Passage provided>
* start *
Attorney Grievance Commission v. Leventhal
Attorney Grievance Commission v. Leventhal
Opinion of the Court
ORDER
This Court having considered the recommendation of the panel of judges designated to sit in the Circuit Court for Montgomery County and the record filed in the above entitled matter, and no exceptions having been filed to the recommendation, it is this 7th day of February, 1977
ORDERED, by the Court of Appeals of Maryland, that the recommendation be adopted and that Phillip Leventhal be, and he is hereby, suspended from the further practice of law in the State of Maryland for a period of six months, beginning March 9, 1977; and it is further
ORDERED that the clerk of this Court shall strike the name of Phillip Leventhal from the register of attorneys in this Court and certify that fact to the Trustees of the
Filed: February 7, 1977
/s/ James H. Norris, Jr.
Clerk
Court of Appeals of Maryland
/s/ Robert C. Murphy
/s/ Frederick J. Singley, Jr.
/s/ Marvin H. Smith_
/s/ J. Dudley Digges
/s/ Irving A. Levine_
/s/ John C. Eldridge_
/s/ Charles E. Orth, Jr.
RECOMMENDATION FOR DISPOSITION OF CHARGES
The respondent, Phillip Leventhal, a member of the Bar of the Court of Appeals, appeared before the undersigned on November 12, 1976, for a hearing on the Amended Petition for Disciplinary Action of the Attorney Grievance Commission of Maryland. The respondent was charged specifically with having violated the following disciplinary rules of the Code of Professional Responsibility, Rule 1230, Appendix F, Maryland Rules of Procedure:
DR 1-102(A)(4), which states that a lawyer shall not engage in conduct involving dishonesty, fraud, deceit, or misrepresentation.
DR 2-106(A), which states that a lawyer shall not enter into an agreement for, charge, or collect an illegal or clearly excessive fee.
DR 7-102(A)(6), which states that in representing a client a lawyer shall not participate in the creation or preservation of evidence when he knows or it is obvious that the evidence is false.
DR 9-102(B)(4), which states that a lawyer shall promptly pay or deliver to the client the funds, securities, or other properties in the possession of the lawyer wíiich the client is entitled to receive.
The respondent himself testified he had enrolled as a student in a course titled “Professional Responsibility” at the University of Baltimore School of Law. The Panel accepted as part of the record a letter from William I. Weston, Assistant Dean and Assistant Professor of Law there. The letter attests to the fact that the respondent was a student and had “attended every class and was an active participant.”
The Panel finds from a consideration of all the evidence:
That the respondent did engage in conduct involving
That the respondent did collect an illegal or clearly excessive fee from Mrs. Staley in violation of DR 2-106(A) in that he knew or should have known he was not authorized to represent her, and, therefore, was not entitled to any fee at all.
* end *
Tasks>
1. In the attorney discipline opinion, how long was Phillip Leventhal suspended from practicing law in Maryland, and when did the suspension begin?
2. According to the attorney discipline opinion, why did the Panel conclude that the fee Leventhal collected from Mrs. Staley violated DR 2-106(A)?
3. Write the next part of the attorney discipline opinion, starting after its final sentence.

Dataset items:
* start *
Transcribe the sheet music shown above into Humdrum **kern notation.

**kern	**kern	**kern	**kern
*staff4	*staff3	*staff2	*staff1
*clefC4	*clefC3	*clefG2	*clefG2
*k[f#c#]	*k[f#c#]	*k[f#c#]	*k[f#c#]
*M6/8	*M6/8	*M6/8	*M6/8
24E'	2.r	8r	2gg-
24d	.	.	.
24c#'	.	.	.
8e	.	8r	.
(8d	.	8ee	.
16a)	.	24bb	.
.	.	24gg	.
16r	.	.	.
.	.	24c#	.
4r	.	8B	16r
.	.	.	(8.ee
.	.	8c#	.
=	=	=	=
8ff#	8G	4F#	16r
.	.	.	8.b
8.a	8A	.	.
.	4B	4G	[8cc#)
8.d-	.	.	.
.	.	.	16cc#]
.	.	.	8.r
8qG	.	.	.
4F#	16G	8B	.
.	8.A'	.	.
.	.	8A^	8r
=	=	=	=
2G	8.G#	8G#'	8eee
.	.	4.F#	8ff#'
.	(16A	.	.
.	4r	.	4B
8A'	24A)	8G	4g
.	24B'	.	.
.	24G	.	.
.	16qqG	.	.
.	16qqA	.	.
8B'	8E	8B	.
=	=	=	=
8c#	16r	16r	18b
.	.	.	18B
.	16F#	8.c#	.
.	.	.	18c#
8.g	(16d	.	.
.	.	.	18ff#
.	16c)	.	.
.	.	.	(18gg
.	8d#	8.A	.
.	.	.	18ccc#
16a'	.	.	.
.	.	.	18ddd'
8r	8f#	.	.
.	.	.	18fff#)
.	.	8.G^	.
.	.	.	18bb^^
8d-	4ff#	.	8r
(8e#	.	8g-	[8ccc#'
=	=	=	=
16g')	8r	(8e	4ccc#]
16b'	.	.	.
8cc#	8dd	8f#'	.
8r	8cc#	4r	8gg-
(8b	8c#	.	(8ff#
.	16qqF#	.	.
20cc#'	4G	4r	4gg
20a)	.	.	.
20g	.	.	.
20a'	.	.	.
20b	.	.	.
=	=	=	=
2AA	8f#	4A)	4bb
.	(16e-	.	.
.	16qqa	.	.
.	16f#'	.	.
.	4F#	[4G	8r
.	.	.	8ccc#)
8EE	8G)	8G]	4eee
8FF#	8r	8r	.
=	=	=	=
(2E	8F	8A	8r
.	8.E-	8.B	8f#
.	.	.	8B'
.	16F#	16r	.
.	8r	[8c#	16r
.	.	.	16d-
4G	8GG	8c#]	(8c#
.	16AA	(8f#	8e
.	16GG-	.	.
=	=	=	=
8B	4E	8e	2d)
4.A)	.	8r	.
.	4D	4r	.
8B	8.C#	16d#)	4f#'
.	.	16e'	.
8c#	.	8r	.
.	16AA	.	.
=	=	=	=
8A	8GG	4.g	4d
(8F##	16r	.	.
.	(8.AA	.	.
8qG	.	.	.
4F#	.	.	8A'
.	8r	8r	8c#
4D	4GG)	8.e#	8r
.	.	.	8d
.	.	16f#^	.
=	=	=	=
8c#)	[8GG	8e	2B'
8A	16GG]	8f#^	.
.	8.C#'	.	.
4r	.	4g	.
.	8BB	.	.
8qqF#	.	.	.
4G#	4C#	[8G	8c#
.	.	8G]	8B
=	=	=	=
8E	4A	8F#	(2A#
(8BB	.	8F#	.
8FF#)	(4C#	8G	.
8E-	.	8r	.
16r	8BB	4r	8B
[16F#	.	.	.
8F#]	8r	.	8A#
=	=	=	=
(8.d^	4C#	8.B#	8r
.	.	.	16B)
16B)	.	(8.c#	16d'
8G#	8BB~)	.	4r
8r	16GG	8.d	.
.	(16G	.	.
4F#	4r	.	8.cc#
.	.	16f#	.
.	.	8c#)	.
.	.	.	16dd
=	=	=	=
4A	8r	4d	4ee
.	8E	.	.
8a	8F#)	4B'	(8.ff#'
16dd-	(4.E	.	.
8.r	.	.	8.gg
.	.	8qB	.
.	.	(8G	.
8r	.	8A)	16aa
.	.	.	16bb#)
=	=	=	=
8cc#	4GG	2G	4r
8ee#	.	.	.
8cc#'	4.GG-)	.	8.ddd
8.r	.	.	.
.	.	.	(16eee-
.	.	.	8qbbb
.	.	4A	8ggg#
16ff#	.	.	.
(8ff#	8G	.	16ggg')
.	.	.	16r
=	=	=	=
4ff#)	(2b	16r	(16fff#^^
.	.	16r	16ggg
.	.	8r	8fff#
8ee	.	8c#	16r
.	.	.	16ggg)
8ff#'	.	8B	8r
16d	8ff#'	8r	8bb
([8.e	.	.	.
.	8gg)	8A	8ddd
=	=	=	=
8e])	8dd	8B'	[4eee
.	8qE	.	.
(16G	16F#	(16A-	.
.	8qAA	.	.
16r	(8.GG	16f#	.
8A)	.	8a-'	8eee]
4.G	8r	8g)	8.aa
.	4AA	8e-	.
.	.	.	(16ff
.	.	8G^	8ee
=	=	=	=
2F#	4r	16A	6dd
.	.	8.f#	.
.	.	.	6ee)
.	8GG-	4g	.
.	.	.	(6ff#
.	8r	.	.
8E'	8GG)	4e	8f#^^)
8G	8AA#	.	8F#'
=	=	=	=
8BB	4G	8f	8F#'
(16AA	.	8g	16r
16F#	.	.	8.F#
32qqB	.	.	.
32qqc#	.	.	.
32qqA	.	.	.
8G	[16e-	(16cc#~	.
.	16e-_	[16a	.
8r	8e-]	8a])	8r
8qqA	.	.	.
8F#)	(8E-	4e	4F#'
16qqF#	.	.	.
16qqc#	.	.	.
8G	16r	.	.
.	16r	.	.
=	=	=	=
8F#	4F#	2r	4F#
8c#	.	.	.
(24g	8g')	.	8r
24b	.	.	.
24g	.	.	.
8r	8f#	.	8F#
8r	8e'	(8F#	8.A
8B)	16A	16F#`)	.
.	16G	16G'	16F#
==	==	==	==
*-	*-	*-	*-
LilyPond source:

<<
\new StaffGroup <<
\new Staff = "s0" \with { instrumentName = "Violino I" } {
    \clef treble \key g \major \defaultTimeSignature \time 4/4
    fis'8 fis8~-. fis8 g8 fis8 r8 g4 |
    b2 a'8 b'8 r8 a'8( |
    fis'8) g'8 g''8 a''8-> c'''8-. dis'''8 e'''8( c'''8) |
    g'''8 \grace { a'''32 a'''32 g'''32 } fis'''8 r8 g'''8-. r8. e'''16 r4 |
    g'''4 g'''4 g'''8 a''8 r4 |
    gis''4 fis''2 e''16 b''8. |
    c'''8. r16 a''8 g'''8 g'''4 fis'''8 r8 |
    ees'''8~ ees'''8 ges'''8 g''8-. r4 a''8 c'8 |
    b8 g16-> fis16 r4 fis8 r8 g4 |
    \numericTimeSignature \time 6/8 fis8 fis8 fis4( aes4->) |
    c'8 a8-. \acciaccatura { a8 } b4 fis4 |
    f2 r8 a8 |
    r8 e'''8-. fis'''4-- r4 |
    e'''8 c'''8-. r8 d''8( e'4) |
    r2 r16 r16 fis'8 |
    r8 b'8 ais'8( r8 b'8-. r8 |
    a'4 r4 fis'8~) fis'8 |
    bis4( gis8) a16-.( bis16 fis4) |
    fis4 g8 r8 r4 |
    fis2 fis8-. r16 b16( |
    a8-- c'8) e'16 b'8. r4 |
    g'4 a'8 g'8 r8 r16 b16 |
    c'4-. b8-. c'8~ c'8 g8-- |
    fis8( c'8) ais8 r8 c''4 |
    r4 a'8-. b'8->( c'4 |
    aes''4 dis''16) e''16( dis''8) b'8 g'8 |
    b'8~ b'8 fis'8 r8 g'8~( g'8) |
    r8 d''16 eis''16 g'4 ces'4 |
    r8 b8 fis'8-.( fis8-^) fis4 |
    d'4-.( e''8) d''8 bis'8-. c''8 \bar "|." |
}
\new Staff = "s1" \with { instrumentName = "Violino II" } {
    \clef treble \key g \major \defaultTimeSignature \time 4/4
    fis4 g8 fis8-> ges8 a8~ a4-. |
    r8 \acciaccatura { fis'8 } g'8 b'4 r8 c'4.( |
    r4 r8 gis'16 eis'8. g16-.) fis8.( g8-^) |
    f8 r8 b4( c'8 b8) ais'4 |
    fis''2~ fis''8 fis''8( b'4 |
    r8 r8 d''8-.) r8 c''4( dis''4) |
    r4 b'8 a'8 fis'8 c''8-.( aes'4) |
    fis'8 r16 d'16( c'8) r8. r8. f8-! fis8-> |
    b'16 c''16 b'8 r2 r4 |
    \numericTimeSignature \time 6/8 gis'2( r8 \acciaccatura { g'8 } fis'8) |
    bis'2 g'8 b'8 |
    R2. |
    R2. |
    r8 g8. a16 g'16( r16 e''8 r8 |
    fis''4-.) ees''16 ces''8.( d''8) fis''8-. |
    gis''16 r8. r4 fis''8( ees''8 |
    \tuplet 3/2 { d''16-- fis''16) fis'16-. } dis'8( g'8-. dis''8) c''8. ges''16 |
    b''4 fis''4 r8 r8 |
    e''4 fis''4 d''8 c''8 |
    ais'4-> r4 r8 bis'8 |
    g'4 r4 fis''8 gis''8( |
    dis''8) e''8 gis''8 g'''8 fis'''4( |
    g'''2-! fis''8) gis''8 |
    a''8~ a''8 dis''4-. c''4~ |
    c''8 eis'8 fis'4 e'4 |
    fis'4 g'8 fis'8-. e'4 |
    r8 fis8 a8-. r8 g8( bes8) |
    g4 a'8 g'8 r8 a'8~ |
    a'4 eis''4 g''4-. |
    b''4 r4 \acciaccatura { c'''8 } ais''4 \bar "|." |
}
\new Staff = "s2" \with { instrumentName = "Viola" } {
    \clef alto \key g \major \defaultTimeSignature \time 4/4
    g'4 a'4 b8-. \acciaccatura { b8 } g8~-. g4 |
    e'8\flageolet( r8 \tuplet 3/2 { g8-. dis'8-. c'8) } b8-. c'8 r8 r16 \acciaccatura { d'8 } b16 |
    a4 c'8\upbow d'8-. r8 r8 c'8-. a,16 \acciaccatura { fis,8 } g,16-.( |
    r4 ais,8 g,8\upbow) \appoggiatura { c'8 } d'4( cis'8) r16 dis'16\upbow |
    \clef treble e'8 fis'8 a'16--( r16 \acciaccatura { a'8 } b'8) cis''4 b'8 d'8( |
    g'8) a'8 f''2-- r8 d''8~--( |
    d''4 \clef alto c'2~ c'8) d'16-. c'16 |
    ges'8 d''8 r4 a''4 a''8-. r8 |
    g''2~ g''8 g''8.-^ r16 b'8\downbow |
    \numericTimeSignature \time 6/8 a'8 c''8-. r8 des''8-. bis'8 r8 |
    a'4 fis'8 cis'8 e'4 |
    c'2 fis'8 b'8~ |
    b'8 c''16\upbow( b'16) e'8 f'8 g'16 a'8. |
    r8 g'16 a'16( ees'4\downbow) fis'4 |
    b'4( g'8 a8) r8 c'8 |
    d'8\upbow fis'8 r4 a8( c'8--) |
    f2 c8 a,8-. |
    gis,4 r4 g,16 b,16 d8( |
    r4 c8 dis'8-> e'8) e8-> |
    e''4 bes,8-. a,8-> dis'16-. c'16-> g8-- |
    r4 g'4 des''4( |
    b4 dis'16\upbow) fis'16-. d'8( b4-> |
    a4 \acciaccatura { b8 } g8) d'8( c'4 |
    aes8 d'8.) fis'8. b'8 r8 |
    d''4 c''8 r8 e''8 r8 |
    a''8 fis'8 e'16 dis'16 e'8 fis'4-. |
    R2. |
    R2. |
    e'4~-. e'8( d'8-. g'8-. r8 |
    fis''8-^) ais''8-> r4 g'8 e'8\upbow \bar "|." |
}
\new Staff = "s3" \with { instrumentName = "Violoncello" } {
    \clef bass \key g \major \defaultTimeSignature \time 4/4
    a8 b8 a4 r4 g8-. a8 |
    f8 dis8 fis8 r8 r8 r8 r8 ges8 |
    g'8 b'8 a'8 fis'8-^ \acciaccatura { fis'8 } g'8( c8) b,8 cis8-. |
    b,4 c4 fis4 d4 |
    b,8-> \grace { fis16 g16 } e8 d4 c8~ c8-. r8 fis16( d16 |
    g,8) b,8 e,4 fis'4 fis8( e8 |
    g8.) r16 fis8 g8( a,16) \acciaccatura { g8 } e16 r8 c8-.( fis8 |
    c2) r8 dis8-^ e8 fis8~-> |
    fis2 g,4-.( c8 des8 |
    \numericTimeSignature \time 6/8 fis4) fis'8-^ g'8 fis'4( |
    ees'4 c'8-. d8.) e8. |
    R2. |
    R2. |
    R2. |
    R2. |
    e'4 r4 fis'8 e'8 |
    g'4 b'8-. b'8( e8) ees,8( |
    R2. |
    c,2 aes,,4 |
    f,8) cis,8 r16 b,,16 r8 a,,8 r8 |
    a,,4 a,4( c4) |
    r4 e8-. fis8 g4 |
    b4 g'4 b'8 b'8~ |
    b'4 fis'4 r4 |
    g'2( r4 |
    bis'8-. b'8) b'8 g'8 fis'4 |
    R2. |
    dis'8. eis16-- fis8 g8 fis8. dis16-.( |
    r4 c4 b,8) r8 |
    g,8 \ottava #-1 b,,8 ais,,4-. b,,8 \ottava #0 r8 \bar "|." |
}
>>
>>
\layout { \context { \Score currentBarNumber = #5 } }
* end *
Results for the exercise>
1. He was suspended for six months, beginning March 9, 1977.

2. The Panel found that he knew or should have known he was not authorized to represent Mrs. Staley. Because of that, he was not entitled to any fee at all.

3.
That the respondent did fail and refuse upon demand to pay to the bank where Mrs. Staley kept her checking account the sum of three hundred dollars which the bank had mistakenly charged to Mrs. Staley’s account and paid to respondent after a stop-payment order, and that this conduct on respondent’s part constitutes a violation of DR 9-102(B)(4).
The Panel does not feel that the respondent is guilty of violating DR 7-102(A)(6) because, first of all, it appears to us that this Disciplinary Rule was meant to apply only where a lawyer in the course of representing his client engages in the creation or preservation of evidence which is known to be or is obviously false. Patently, the respondent was not representing Mrs. Staley when it is alleged he fabricated justification for keeping her three hundred dollars, because he admits he was not authorized to proceed with legal work on her behalf. On the issue of whether the respondent fabricated justification for keeping Mrs. Staley’s money, the Panel was divided. Judges Miller and Woodward felt there was insufficient evidence to support this allegation of misconduct while Judge Mathias felt there was. The Panel, by a majority holding, therefore recommends that the respondent not be held guilty of the offense of fabricating justification for keeping Mrs. Staley’s three hundred dollars. A guilty finding herein would have been a violation of DR 1-102(A)(4).
The petition also alleges, and respondent denied, that during the course of the disciplinary proceedings he lied
With Judges Miller and Woodward voting in favor and Judge Mathias dissenting, the Panel recommends that, because the evidence thereon is insufficient, that the respondent not be found to have lied to the Inquiry Panel, which, if true, would have been a violation covered by DR 1-102(A)(4).
The Panel has carefully considered all the evidence and in doing so has given some weight to respondent’s apparent remorse for his admitted offenses and his affirmative steps to reinforce his understanding of the responsibilities of his profession by taking a law school course on the subject and by seeking assistance of another attorney on how properly to conduct a law practice. On the other hand we have taken into consideration the fact that, for the respondent, this is the second time he has been charged with unprofessional conduct. In view of all the facts and circumstances, it is the unanimous recommendation of the Panel that the respondent be punished for his misconduct by having his privilege to practice law in this State as a member of the Bar of the Court of Appeals suspended for a period of six (6) months.
Dated: Dec. 28, 1976
/s/ Joseph M. Mathias_
/s/ H. Ralph Miller_
/s/ Charles W. Woodward, Jr.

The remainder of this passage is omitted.